**Document**
Studio album by Jorge Ben
- Released: 1974
- Genre: Soul, funk, samba
- Length: 40:06
- Label: Philips
- Producer: Paulinho Tapajós

Jorge Ben chronology
| 10 Anos Depois (1973) | A Tábua de Esmeralda (1974) | Solta o Pavão (1975) |

Singles from A Tábua de Esmeralda
- "Os alquimistas estão chegando os alquimistas" Released: 1974; "Brother" Released: 1974;

= A Tábua de Esmeralda =

A Tábua de Esmeralda (/pt-BR/; The Emerald Tablet) is the 11th studio album by Brazilian singer-songwriter and guitarist Jorge Ben. It was released in 1974 by Philips Records. Regarded as one of the greatest Brazilian records, the album is the last project in which Jorge Ben incorporated extensive acoustic guitar use.

== Themes ==
The album showcases Ben's interest in theosophy, mysticism, and, above all, alchemy. Its title refers to the Emerald Tablet, a cryptic piece of Hermetica reputed to contain the secret of the prima materia and its transmutation; and its artwork incorporates drawings from Nicholas Flamel, who was historically immortalized as a great alchemist for his work on the philosopher's stone.

**Goals**
1. Return the passage of the album article that begins with the words "Jorge Ben chronology" and ends after the words "acoustic guitar use.", copying it word for word.
2. Write the next part of the A Tábua de Esmeralda article, picking up after its last sentence.
The material that comes next has no connection to the album article above.

**Dataset content**
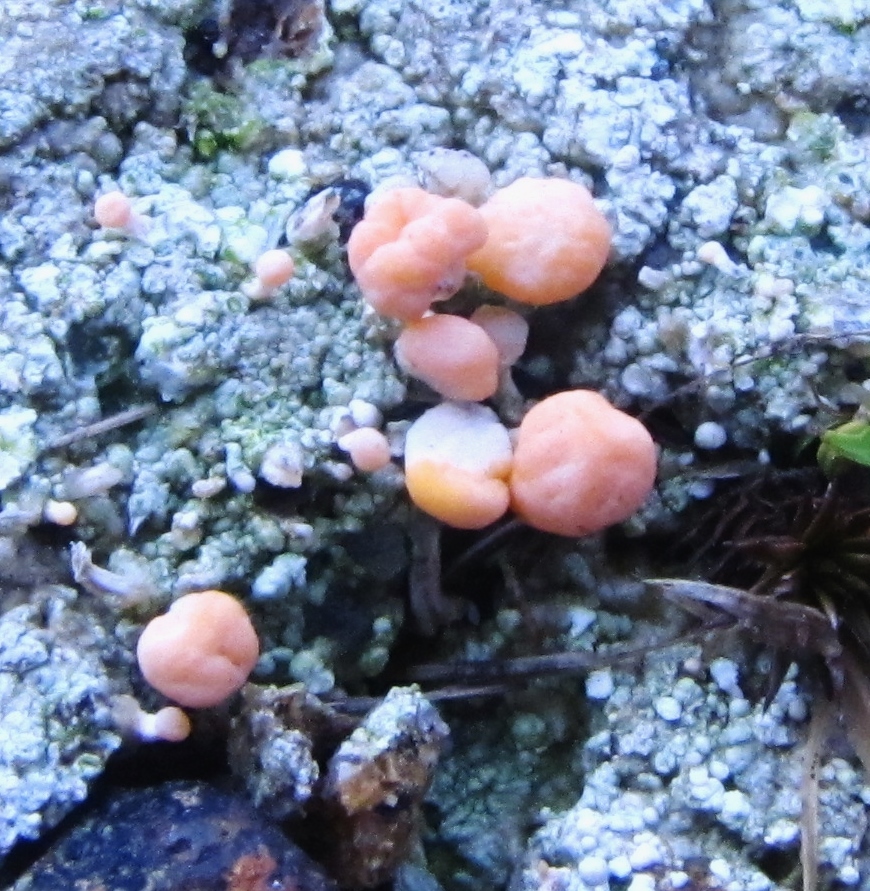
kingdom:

**Results in order**
1.
Jorge Ben chronology
| 10 Anos Depois (1973) | A Tábua de Esmeralda (1974) | Solta o Pavão (1975) |

Singles from A Tábua de Esmeralda
- "Os alquimistas estão chegando os alquimistas" Released: 1974; "Brother" Released: 1974;

= A Tábua de Esmeralda =

A Tábua de Esmeralda (/pt-BR/; The Emerald Tablet) is the 11th studio album by Brazilian singer-songwriter and guitarist Jorge Ben. It was released in 1974 by Philips Records. Regarded as one of the greatest Brazilian records, the album is the last project in which Jorge Ben incorporated extensive acoustic guitar use.

2.
Mysticism and alchemy are not the only thematic territories into which Ben ventures however. In the style of Fôrça Bruta and África Brasil, Ben continues to explore his Afro-Brazilian identity with songs such as “Zumbi” and “Menina mulher de pele preta”. More simple, anodyne love songs make an appearance here as well with tracks such as “Eu vou torcer” and “Minha teimosia, uma arma pra te conquistar”. Other lyrics reflect Ben's signature fascination with the esoteric; “O homem da gravata florida” describes the details of a man's strikingly beautiful tie, while “O namorado da viúva” is about the lover of a widow. Although tracks such as these stand out as notably singular in their subject matter, “O homem...” is in fact about Paracelsus, while “O namorado...” is yet another reference to Nicholas Flamel.

== Critical reception ==

The record was ranked by Rolling Stone Brazil as the sixth greatest Brazilian album of all time,. Mike Wojciechowski from Tiny Mix Tapes considered it Ben's masterpiece.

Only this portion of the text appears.